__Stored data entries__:
□ □ □ □
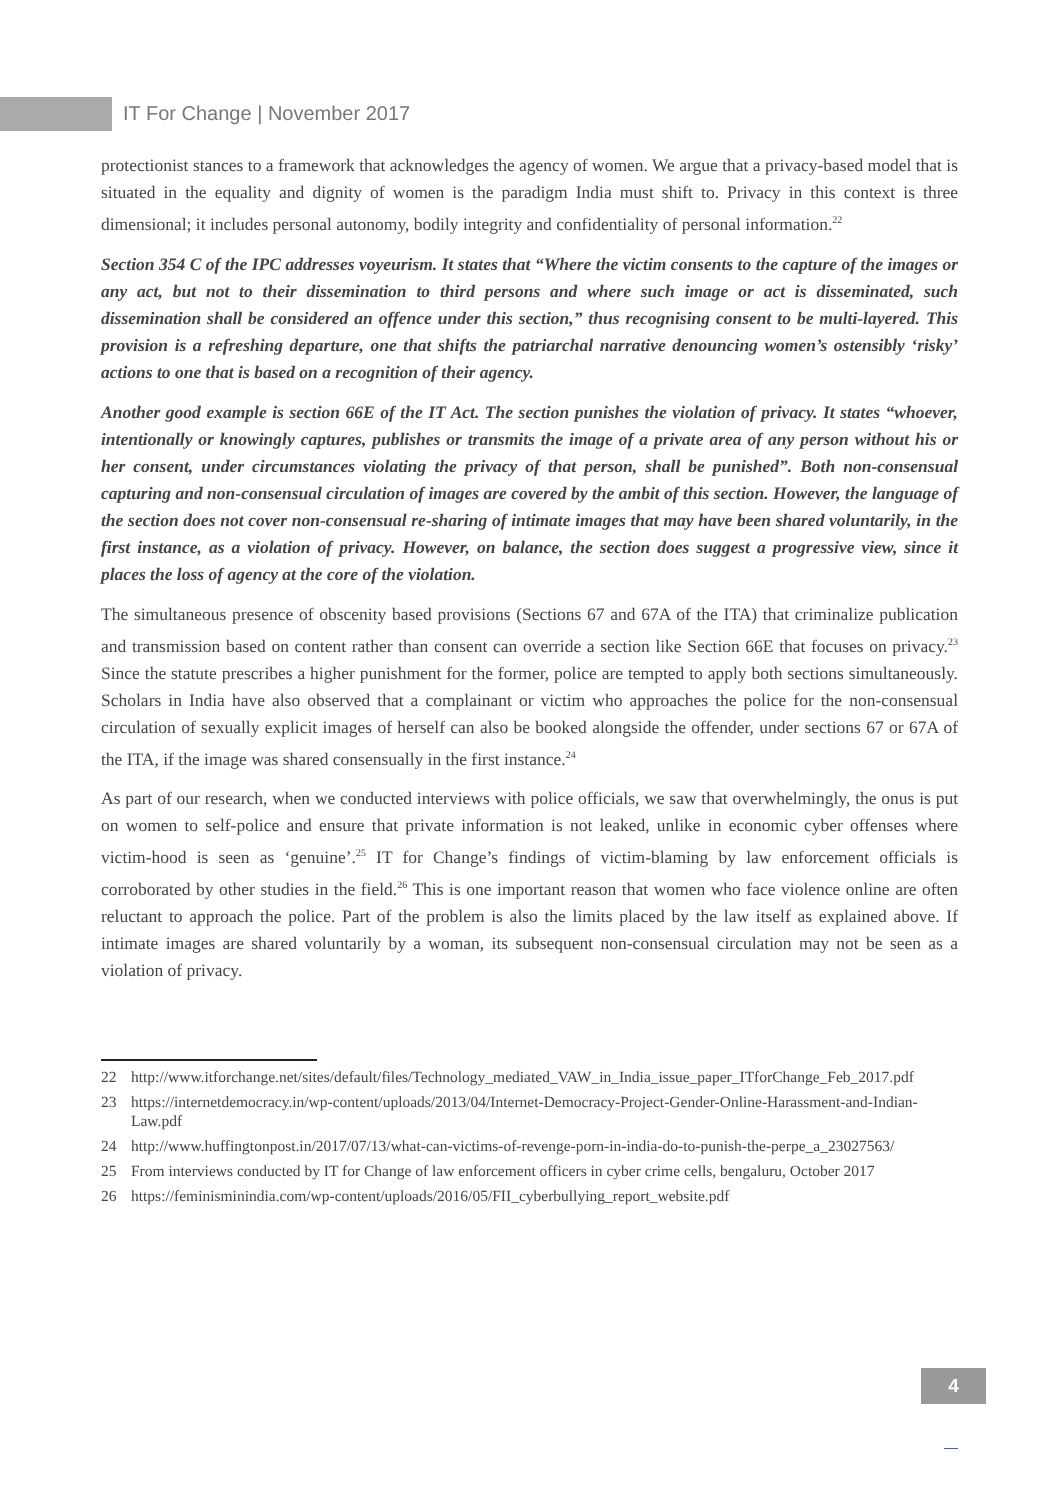IT For Change | November 2017
protectionist stances to a framework that acknowledges the agency of women. We argue that a privacy-based model that is situated in the equality and dignity of women is the paradigm India must shift to. Privacy in this context is three dimensional; it includes personal autonomy, bodily integrity and confidentiality of personal information.<sup>22</sup>
Section 354 C of the IPC addresses voyeurism. It states that “Where the victim consents to the capture of the images or any act, but not to their dissemination to third persons and where such image or act is disseminated, such dissemination shall be considered an offence under this section,” thus recognising consent to be multi-layered. This provision is a refreshing departure, one that shifts the patriarchal narrative denouncing women’s ostensibly ‘risky’ actions to one that is based on a recognition of their agency.
Another good example is section 66E of the IT Act. The section punishes the violation of privacy. It states “whoever, intentionally or knowingly captures, publishes or transmits the image of a private area of any person without his or her consent, under circumstances violating the privacy of that person, shall be punished”. Both non-consensual capturing and non-consensual circulation of images are covered by the ambit of this section. However, the language of the section does not cover non-consensual re-sharing of intimate images that may have been shared voluntarily, in the first instance, as a violation of privacy. However, on balance, the section does suggest a progressive view, since it places the loss of agency at the core of the violation.
The simultaneous presence of obscenity based provisions (Sections 67 and 67A of the ITA) that criminalize publication and transmission based on content rather than consent can override a section like Section 66E that focuses on privacy.<sup>23</sup> Since the statute prescribes a higher punishment for the former, police are tempted to apply both sections simultaneously. Scholars in India have also observed that a complainant or victim who approaches the police for the non-consensual circulation of sexually explicit images of herself can also be booked alongside the offender, under sections 67 or 67A of the ITA, if the image was shared consensually in the first instance.<sup>24</sup>
As part of our research, when we conducted interviews with police officials, we saw that overwhelmingly, the onus is put on women to self-police and ensure that private information is not leaked, unlike in economic cyber offenses where victim-hood is seen as ‘genuine’.<sup>25</sup> IT for Change’s findings of victim-blaming by law enforcement officials is corroborated by other studies in the field.<sup>26</sup> This is one important reason that women who face violence online are often reluctant to approach the police. Part of the problem is also the limits placed by the law itself as explained above. If intimate images are shared voluntarily by a woman, its subsequent non-consensual circulation may not be seen as a violation of privacy.
22 http://www.itforchange.net/sites/default/files/Technology_mediated_VAW_in_India_issue_paper_ITforChange_Feb_2017.pdf
23 https://internetdemocracy.in/wp-content/uploads/2013/04/Internet-Democracy-Project-Gender-Online-Harassment-and-Indian-Law.pdf
24 http://www.huffingtonpost.in/2017/07/13/what-can-victims-of-revenge-porn-in-india-do-to-punish-the-perpe_a_23027563/
25 From interviews conducted by IT for Change of law enforcement officers in cyber crime cells, bengaluru, October 2017
26 https://feminisminindia.com/wp-content/uploads/2016/05/FII_cyberbullying_report_website.pdf
4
□ □ □ □
__TASK DETAILS__: In the copy, include no pictures; transcribe every record above verbatim.

__ANSWER SECTION__:
IT For Change | November 2017
protectionist stances to a framework that acknowledges the agency of women. We argue that a privacy-based model that is situated in the equality and dignity of women is the paradigm India must shift to. Privacy in this context is three dimensional; it includes personal autonomy, bodily integrity and confidentiality of personal information.<sup>22</sup>
Section 354 C of the IPC addresses voyeurism. It states that “Where the victim consents to the capture of the images or any act, but not to their dissemination to third persons and where such image or act is disseminated, such dissemination shall be considered an offence under this section,” thus recognising consent to be multi-layered. This provision is a refreshing departure, one that shifts the patriarchal narrative denouncing women’s ostensibly ‘risky’ actions to one that is based on a recognition of their agency.
Another good example is section 66E of the IT Act. The section punishes the violation of privacy. It states “whoever, intentionally or knowingly captures, publishes or transmits the image of a private area of any person without his or her consent, under circumstances violating the privacy of that person, shall be punished”. Both non-consensual capturing and non-consensual circulation of images are covered by the ambit of this section. However, the language of the section does not cover non-consensual re-sharing of intimate images that may have been shared voluntarily, in the first instance, as a violation of privacy. However, on balance, the section does suggest a progressive view, since it places the loss of agency at the core of the violation.
The simultaneous presence of obscenity based provisions (Sections 67 and 67A of the ITA) that criminalize publication and transmission based on content rather than consent can override a section like Section 66E that focuses on privacy.<sup>23</sup> Since the statute prescribes a higher punishment for the former, police are tempted to apply both sections simultaneously. Scholars in India have also observed that a complainant or victim who approaches the police for the non-consensual circulation of sexually explicit images of herself can also be booked alongside the offender, under sections 67 or 67A of the ITA, if the image was shared consensually in the first instance.<sup>24</sup>
As part of our research, when we conducted interviews with police officials, we saw that overwhelmingly, the onus is put on women to self-police and ensure that private information is not leaked, unlike in economic cyber offenses where victim-hood is seen as ‘genuine’.<sup>25</sup> IT for Change’s findings of victim-blaming by law enforcement officials is corroborated by other studies in the field.<sup>26</sup> This is one important reason that women who face violence online are often reluctant to approach the police. Part of the problem is also the limits placed by the law itself as explained above. If intimate images are shared voluntarily by a woman, its subsequent non-consensual circulation may not be seen as a violation of privacy.
22 http://www.itforchange.net/sites/default/files/Technology_mediated_VAW_in_India_issue_paper_ITforChange_Feb_2017.pdf
23 https://internetdemocracy.in/wp-content/uploads/2013/04/Internet-Democracy-Project-Gender-Online-Harassment-and-Indian-Law.pdf
24 http://www.huffingtonpost.in/2017/07/13/what-can-victims-of-revenge-porn-in-india-do-to-punish-the-perpe_a_23027563/
25 From interviews conducted by IT for Change of law enforcement officers in cyber crime cells, bengaluru, October 2017
26 https://feminisminindia.com/wp-content/uploads/2016/05/FII_cyberbullying_report_website.pdf
4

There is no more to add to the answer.